Aim of the task »
The answer should be every line below, retyped exactly.

Start of The data

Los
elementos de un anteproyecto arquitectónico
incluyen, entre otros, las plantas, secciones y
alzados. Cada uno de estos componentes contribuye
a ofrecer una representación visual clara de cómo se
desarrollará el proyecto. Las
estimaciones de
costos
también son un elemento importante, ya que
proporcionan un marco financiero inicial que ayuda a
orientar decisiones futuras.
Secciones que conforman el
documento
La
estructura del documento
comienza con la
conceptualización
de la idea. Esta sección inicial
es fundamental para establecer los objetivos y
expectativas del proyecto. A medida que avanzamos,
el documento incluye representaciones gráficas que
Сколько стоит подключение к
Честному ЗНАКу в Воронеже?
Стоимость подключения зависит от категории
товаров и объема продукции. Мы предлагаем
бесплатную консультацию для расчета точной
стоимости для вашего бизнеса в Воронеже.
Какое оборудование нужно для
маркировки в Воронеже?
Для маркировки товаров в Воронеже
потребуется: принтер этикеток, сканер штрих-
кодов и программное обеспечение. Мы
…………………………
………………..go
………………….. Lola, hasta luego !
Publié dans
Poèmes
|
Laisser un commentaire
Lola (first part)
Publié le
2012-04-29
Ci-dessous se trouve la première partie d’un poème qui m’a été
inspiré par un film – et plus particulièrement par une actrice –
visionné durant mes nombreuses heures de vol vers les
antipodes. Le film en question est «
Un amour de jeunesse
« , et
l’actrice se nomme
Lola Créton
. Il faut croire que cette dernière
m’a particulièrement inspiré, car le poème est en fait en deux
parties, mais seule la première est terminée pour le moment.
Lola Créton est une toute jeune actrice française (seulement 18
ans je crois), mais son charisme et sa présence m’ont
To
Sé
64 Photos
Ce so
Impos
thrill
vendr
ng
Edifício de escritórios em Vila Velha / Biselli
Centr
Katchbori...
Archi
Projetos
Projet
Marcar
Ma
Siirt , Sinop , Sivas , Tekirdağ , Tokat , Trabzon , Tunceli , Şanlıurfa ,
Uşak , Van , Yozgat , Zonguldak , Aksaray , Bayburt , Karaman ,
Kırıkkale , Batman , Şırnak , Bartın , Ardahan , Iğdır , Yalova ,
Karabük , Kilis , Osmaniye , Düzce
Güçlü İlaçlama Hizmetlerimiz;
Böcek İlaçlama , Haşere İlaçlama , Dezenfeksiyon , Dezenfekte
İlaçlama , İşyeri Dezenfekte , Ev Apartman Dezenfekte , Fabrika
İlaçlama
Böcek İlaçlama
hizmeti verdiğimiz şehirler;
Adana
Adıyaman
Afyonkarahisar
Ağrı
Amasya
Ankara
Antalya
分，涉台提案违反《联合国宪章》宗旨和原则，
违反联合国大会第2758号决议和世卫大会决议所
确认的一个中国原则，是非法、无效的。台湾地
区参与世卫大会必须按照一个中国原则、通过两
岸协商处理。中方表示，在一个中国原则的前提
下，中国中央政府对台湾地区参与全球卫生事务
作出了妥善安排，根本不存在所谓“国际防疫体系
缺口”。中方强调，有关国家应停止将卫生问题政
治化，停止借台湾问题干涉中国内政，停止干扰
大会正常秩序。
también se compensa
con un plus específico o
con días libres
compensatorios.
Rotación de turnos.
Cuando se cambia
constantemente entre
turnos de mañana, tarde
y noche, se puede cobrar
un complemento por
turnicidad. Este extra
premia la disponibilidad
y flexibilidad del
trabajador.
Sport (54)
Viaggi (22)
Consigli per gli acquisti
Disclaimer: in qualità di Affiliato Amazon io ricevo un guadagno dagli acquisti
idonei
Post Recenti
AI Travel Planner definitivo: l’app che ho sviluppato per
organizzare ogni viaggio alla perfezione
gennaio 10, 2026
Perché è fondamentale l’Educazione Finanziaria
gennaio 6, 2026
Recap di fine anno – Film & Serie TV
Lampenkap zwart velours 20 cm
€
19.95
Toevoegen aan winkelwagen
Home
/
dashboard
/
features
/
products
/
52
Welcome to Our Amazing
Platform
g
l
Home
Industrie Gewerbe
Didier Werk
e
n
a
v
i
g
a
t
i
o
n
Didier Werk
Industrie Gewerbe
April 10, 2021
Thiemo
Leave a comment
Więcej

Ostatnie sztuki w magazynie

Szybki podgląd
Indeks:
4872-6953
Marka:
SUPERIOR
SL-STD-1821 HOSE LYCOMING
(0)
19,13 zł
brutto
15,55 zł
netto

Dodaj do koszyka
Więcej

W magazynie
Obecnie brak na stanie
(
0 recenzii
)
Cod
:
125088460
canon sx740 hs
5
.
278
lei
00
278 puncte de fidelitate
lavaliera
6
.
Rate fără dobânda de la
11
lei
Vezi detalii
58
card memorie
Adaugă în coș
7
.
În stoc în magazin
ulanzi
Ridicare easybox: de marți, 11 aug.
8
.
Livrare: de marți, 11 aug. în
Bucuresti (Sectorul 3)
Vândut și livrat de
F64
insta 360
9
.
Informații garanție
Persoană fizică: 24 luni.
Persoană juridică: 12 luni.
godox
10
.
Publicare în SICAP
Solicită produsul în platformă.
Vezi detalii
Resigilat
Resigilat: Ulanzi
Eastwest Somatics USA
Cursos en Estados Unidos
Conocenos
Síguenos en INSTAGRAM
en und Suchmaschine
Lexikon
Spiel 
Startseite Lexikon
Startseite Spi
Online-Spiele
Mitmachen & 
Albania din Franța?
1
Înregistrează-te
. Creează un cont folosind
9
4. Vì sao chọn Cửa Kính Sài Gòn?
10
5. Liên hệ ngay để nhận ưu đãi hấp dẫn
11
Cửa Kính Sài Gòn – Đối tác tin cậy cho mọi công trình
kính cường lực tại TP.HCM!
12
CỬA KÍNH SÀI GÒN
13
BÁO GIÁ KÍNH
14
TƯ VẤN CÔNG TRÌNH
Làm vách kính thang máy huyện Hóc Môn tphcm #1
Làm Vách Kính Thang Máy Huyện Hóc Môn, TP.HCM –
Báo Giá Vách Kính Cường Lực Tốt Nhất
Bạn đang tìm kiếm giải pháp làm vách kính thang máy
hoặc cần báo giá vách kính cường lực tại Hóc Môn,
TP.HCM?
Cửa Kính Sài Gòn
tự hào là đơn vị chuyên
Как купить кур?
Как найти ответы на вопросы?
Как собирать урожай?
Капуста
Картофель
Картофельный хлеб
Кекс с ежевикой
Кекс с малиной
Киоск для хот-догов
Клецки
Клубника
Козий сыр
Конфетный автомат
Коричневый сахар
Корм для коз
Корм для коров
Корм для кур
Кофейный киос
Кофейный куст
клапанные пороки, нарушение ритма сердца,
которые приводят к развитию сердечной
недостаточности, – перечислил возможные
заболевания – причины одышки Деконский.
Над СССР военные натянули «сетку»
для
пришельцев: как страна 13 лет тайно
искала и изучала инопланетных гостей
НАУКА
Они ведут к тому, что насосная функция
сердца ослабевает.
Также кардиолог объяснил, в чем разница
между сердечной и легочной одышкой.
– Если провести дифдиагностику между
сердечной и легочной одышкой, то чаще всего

End of The data

Result »
Los
elementos de un anteproyecto arquitectónico
incluyen, entre otros, las plantas, secciones y
alzados. Cada uno de estos componentes contribuye
a ofrecer una representación visual clara de cómo se
desarrollará el proyecto. Las
estimaciones de
costos
también son un elemento importante, ya que
proporcionan un marco financiero inicial que ayuda a
orientar decisiones futuras.
Secciones que conforman el
documento
La
estructura del documento
comienza con la
conceptualización
de la idea. Esta sección inicial
es fundamental para establecer los objetivos y
expectativas del proyecto. A medida que avanzamos,
el documento incluye representaciones gráficas que
Сколько стоит подключение к
Честному ЗНАКу в Воронеже?
Стоимость подключения зависит от категории
товаров и объема продукции. Мы предлагаем
бесплатную консультацию для расчета точной
стоимости для вашего бизнеса в Воронеже.
Какое оборудование нужно для
маркировки в Воронеже?
Для маркировки товаров в Воронеже
потребуется: принтер этикеток, сканер штрих-
кодов и программное обеспечение. Мы
…………………………
………………..go
………………….. Lola, hasta luego !
Publié dans
Poèmes
|
Laisser un commentaire
Lola (first part)
Publié le
2012-04-29
Ci-dessous se trouve la première partie d’un poème qui m’a été
inspiré par un film – et plus particulièrement par une actrice –
visionné durant mes nombreuses heures de vol vers les
antipodes. Le film en question est «
Un amour de jeunesse
« , et
l’actrice se nomme
Lola Créton
. Il faut croire que cette dernière
m’a particulièrement inspiré, car le poème est en fait en deux
parties, mais seule la première est terminée pour le moment.
Lola Créton est une toute jeune actrice française (seulement 18
ans je crois), mais son charisme et sa présence m’ont
To
Sé
64 Photos
Ce so
Impos
thrill
vendr
ng
Edifício de escritórios em Vila Velha / Biselli
Centr
Katchbori...
Archi
Projetos
Projet
Marcar
Ma
Siirt , Sinop , Sivas , Tekirdağ , Tokat , Trabzon , Tunceli , Şanlıurfa ,
Uşak , Van , Yozgat , Zonguldak , Aksaray , Bayburt , Karaman ,
Kırıkkale , Batman , Şırnak , Bartın , Ardahan , Iğdır , Yalova ,
Karabük , Kilis , Osmaniye , Düzce
Güçlü İlaçlama Hizmetlerimiz;
Böcek İlaçlama , Haşere İlaçlama , Dezenfeksiyon , Dezenfekte
İlaçlama , İşyeri Dezenfekte , Ev Apartman Dezenfekte , Fabrika
İlaçlama
Böcek İlaçlama
hizmeti verdiğimiz şehirler;
Adana
Adıyaman
Afyonkarahisar
Ağrı
Amasya
Ankara
Antalya
分，涉台提案违反《联合国宪章》宗旨和原则，
违反联合国大会第2758号决议和世卫大会决议所
确认的一个中国原则，是非法、无效的。台湾地
区参与世卫大会必须按照一个中国原则、通过两
岸协商处理。中方表示，在一个中国原则的前提
下，中国中央政府对台湾地区参与全球卫生事务
作出了妥善安排，根本不存在所谓“国际防疫体系
缺口”。中方强调，有关国家应停止将卫生问题政
治化，停止借台湾问题干涉中国内政，停止干扰
大会正常秩序。
también se compensa
con un plus específico o
con días libres
compensatorios.
Rotación de turnos.
Cuando se cambia
constantemente entre
turnos de mañana, tarde
y noche, se puede cobrar
un complemento por
turnicidad. Este extra
premia la disponibilidad
y flexibilidad del
trabajador.
Sport (54)
Viaggi (22)
Consigli per gli acquisti
Disclaimer: in qualità di Affiliato Amazon io ricevo un guadagno dagli acquisti
idonei
Post Recenti
AI Travel Planner definitivo: l’app che ho sviluppato per
organizzare ogni viaggio alla perfezione
gennaio 10, 2026
Perché è fondamentale l’Educazione Finanziaria
gennaio 6, 2026
Recap di fine anno – Film & Serie TV
Lampenkap zwart velours 20 cm
€
19.95
Toevoegen aan winkelwagen
Home
/
dashboard
/
features
/
products
/
52
Welcome to Our Amazing
Platform
g
l
Home
Industrie Gewerbe
Didier Werk
e
n
a
v
i
g
a
t
i
o
n
Didier Werk
Industrie Gewerbe
April 10, 2021
Thiemo
Leave a comment
Więcej

Ostatnie sztuki w magazynie

Szybki podgląd
Indeks:
4872-6953
Marka:
SUPERIOR
SL-STD-1821 HOSE LYCOMING
(0)
19,13 zł
brutto
15,55 zł
netto

Dodaj do koszyka
Więcej

W magazynie
Obecnie brak na stanie
(
0 recenzii
)
Cod
:
125088460
canon sx740 hs
5
.
278
lei
00
278 puncte de fidelitate
lavaliera
6
.
Rate fără dobânda de la
11
lei
Vezi detalii
58
card memorie
Adaugă în coș
7
.
În stoc în magazin
ulanzi
Ridicare easybox: de marți, 11 aug.
8
.
Livrare: de marți, 11 aug. în
Bucuresti (Sectorul 3)
Vândut și livrat de
F64
insta 360
9
.
Informații garanție
Persoană fizică: 24 luni.
Persoană juridică: 12 luni.
godox
10
.
Publicare în SICAP
Solicită produsul în platformă.
Vezi detalii
Resigilat
Resigilat: Ulanzi
Eastwest Somatics USA
Cursos en Estados Unidos
Conocenos
Síguenos en INSTAGRAM
en und Suchmaschine
Lexikon
Spiel 
Startseite Lexikon
Startseite Spi
Online-Spiele
Mitmachen & 
Albania din Franța?
1
Înregistrează-te
. Creează un cont folosind
9
4. Vì sao chọn Cửa Kính Sài Gòn?
10
5. Liên hệ ngay để nhận ưu đãi hấp dẫn
11
Cửa Kính Sài Gòn – Đối tác tin cậy cho mọi công trình
kính cường lực tại TP.HCM!
12
CỬA KÍNH SÀI GÒN
13
BÁO GIÁ KÍNH
14
TƯ VẤN CÔNG TRÌNH
Làm vách kính thang máy huyện Hóc Môn tphcm #1
Làm Vách Kính Thang Máy Huyện Hóc Môn, TP.HCM –
Báo Giá Vách Kính Cường Lực Tốt Nhất
Bạn đang tìm kiếm giải pháp làm vách kính thang máy
hoặc cần báo giá vách kính cường lực tại Hóc Môn,
TP.HCM?
Cửa Kính Sài Gòn
tự hào là đơn vị chuyên
Как купить кур?
Как найти ответы на вопросы?
Как собирать урожай?
Капуста
Картофель
Картофельный хлеб
Кекс с ежевикой
Кекс с малиной
Киоск для хот-догов
Клецки
Клубника
Козий сыр
Конфетный автомат
Коричневый сахар
Корм для коз
Корм для коров
Корм для кур
Кофейный киос
Кофейный куст
клапанные пороки, нарушение ритма сердца,
которые приводят к развитию сердечной
недостаточности, – перечислил возможные
заболевания – причины одышки Деконский.
Над СССР военные натянули «сетку»
для
пришельцев: как страна 13 лет тайно
искала и изучала инопланетных гостей
НАУКА
Они ведут к тому, что насосная функция
сердца ослабевает.
Также кардиолог объяснил, в чем разница
между сердечной и легочной одышкой.
– Если провести дифдиагностику между
сердечной и легочной одышкой, то чаще всего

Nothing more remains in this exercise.